(Source data)
"""
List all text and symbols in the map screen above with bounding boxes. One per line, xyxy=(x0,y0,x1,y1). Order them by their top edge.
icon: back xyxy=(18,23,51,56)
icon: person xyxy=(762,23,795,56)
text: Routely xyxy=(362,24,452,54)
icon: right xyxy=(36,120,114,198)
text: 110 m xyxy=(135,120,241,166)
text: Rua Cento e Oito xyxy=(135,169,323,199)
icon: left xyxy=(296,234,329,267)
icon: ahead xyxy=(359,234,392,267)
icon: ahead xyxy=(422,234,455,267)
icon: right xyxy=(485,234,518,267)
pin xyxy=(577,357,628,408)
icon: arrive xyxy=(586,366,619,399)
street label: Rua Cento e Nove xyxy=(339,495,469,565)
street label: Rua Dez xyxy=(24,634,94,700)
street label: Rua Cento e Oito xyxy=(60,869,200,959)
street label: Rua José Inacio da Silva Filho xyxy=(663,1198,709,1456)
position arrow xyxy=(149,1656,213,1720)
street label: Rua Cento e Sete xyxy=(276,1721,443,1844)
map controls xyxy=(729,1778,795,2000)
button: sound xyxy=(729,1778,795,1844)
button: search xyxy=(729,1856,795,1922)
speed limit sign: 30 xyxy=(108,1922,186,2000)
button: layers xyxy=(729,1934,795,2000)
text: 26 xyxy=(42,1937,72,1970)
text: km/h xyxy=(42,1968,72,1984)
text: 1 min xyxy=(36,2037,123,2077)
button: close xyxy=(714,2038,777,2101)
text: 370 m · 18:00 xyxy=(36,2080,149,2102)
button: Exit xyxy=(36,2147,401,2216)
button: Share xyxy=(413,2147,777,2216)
"""
* Exercise details *
Give the records back in full, word for word.

* Answer for the task *
List all text and symbols in the map screen above with bounding boxes. One per line, xyxy=(x0,y0,x1,y1). Order them by their top edge.
icon: back xyxy=(18,23,51,56)
icon: person xyxy=(762,23,795,56)
text: Routely xyxy=(362,24,452,54)
icon: right xyxy=(36,120,114,198)
text: 110 m xyxy=(135,120,241,166)
text: Rua Cento e Oito xyxy=(135,169,323,199)
icon: left xyxy=(296,234,329,267)
icon: ahead xyxy=(359,234,392,267)
icon: ahead xyxy=(422,234,455,267)
icon: right xyxy=(485,234,518,267)
pin xyxy=(577,357,628,408)
icon: arrive xyxy=(586,366,619,399)
street label: Rua Cento e Nove xyxy=(339,495,469,565)
street label: Rua Dez xyxy=(24,634,94,700)
street label: Rua Cento e Oito xyxy=(60,869,200,959)
street label: Rua José Inacio da Silva Filho xyxy=(663,1198,709,1456)
position arrow xyxy=(149,1656,213,1720)
street label: Rua Cento e Sete xyxy=(276,1721,443,1844)
map controls xyxy=(729,1778,795,2000)
button: sound xyxy=(729,1778,795,1844)
button: search xyxy=(729,1856,795,1922)
speed limit sign: 30 xyxy=(108,1922,186,2000)
button: layers xyxy=(729,1934,795,2000)
text: 26 xyxy=(42,1937,72,1970)
text: km/h xyxy=(42,1968,72,1984)
text: 1 min xyxy=(36,2037,123,2077)
button: close xyxy=(714,2038,777,2101)
text: 370 m · 18:00 xyxy=(36,2080,149,2102)
button: Exit xyxy=(36,2147,401,2216)
button: Share xyxy=(413,2147,777,2216)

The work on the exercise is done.